Photo: Launch Pad 39A

And then, to visit Kennedy Space Center just two days before the 40th anniversary of Apollo 11's landing on the moon transformed a typical vacation into one we would never again experience in our lives. Our day at Cape Canaveral turned out to be more fun than Sea World and Universal Studios combined.
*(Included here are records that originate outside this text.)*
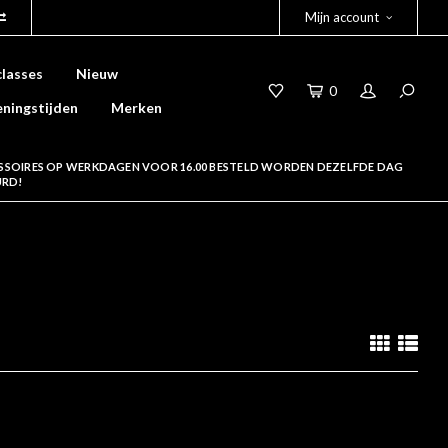
Mijn account
lasses
Nieuw
0
ningstijden
Merken
SSOIRES OP WERKDAGEN VOOR 16.00 BESTELD WORDEN DEZELFDE DAG
URD!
We took the bus tour, climbed atop the viewing tower to see pad 39A (where Endeavor launched from) and watched a super cool movie in the old control room, which featured the launch of an early rocket, complete with original audio, control panels that lit up to authenticate what the control room looked like during the launch, and an amazingly loud, window-shaking reproduction of the actual launch.


Photo: Original NASA control room before the show.
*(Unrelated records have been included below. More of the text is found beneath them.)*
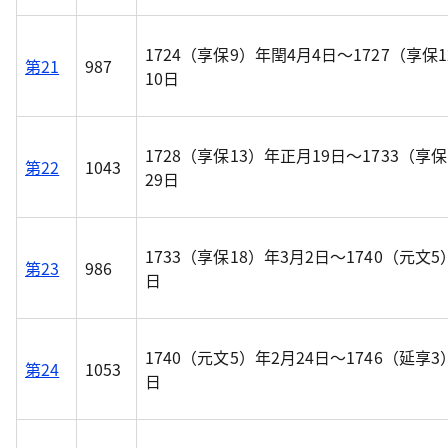
1724（享保9）年閏4月4日～1727（享保1
第21
987
10日
1728（享保13）年正月19日～1733（享保
第22
1043
29日
1733（享保18）年3月2日～1740（元文5
第23
986
日
1740（元文5）年2月24日～1746（延享3
第24
1053
日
Photo: Original NASA control room during the show.

Then, we walked underneath an Apollo rocket strapped to the ceiling of a very long building (check out the photo of its engines), and watched another very cool movie about the Apollo 11 moon landing. This presentation also incorporated original audio and video footage from July 20, 1969, and featured a landing pod and astronaut prop standing next to an American flag planted into the moon's surface. I admit, the writers of this presentation got me. I felt what may have been the same emotions people all over the world experienced as they listened to the landing report on their AM radios. Truly unbelievable!


Photo: Check out the size of these Saturn V engines -- and there are 5 of them!


Photo: Back of Saturn V rocket.


Photo: Middle of the Saturn V rocket, where the third stage is located.


Photo: The world's largest building: the Vehicle Assembly Building. This is where the shuttles are assembled. Three empire state buildings can fit in there!

Five T-shirts, a handful of Apollo 11 commemorative Christmas ornaments, two robotic hands, 6 ounces of Galactic Ooze, a moon rock, a 500-piece NASA puzzle and a package of astronaut ice cream later, we exited Kennedy Space Center $183 poorer, but rich with awe-inspiring experiences and memories of NASA's many accomplishments.


Photo: We had to get one of these for each of the kids!

I do hope our next space adventure will be a rendezvous with history. We walked on the moon 40 years ago. Why shouldn't we attempt this again? The incredulous among us have only to look at the giant leap Neil Armstrong, Buzz Aldrin, Michael Collins and many other astronauts took for mankind.